En la Comisión Tercera del Senado, 10 de sus 17 miembros, pertenecientes a los partidos Conservador, Liberal, La U, Cambio Radical y Centro Democrático, firmaron la ponencia de archivo liderada por el senador Efraín Cepeda. Este último declaró que se trata de "una mayoría absoluta para que esta reforma tributaria no le golpee el bolsillo a las clases más bajas y medias de la población". De manera similar, en la Cámara de Representantes, la congresista Katherine Miranda, de la Alianza Verde, también radicó una ponencia negativa argumentando que la iniciativa "deteriora la competitividad, castiga a las familias formales, encarece la producción, golpea la inversión y debilita el crecimiento". La normatividad del Congreso establece que el rechazo en una sola de las cuatro comisiones económicas es suficiente para archivar la totalidad del proyecto, lo que deja a la reforma sin margen de maniobra.

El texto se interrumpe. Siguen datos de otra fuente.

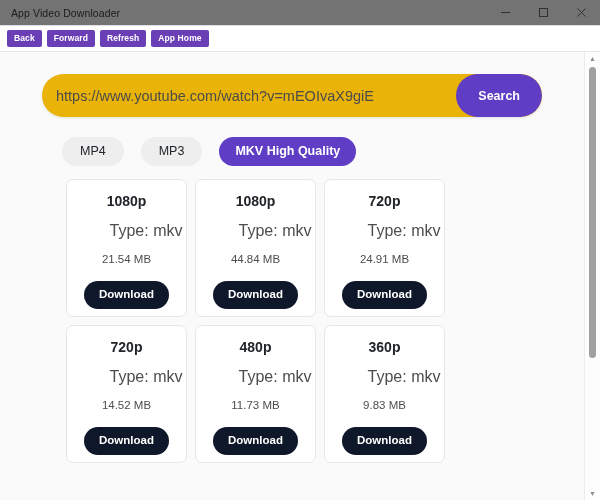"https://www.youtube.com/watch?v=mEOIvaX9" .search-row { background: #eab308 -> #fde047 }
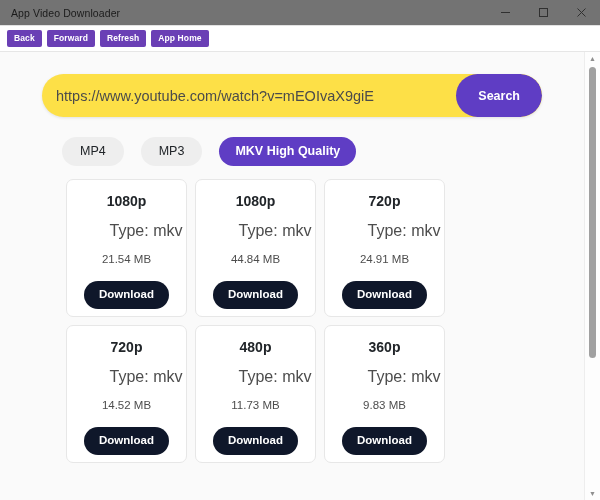"MP4" .pills { gap: 17px -> 10px }
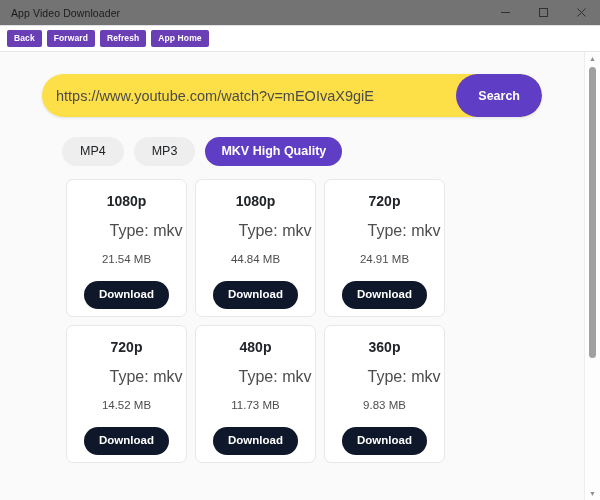"1080p" .card-res { font-size: 14px -> 10px }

El ambiente político adverso se evidenció en la baja asistencia de congresistas a las reuniones técnicas con el Ministerio de Hacienda y en un error de trámite que frustró la primera sesión de debate. La oposición argumenta que el país no resiste más impuestos y que el Gobierno debería enfocarse en reducir el gasto público y combatir la evasión fiscal, una postura resumida por el representante Julio César Triana: "¿De qué sirve crear nuevos impuestos si, en la práctica, no existe capacidad real para recaudar?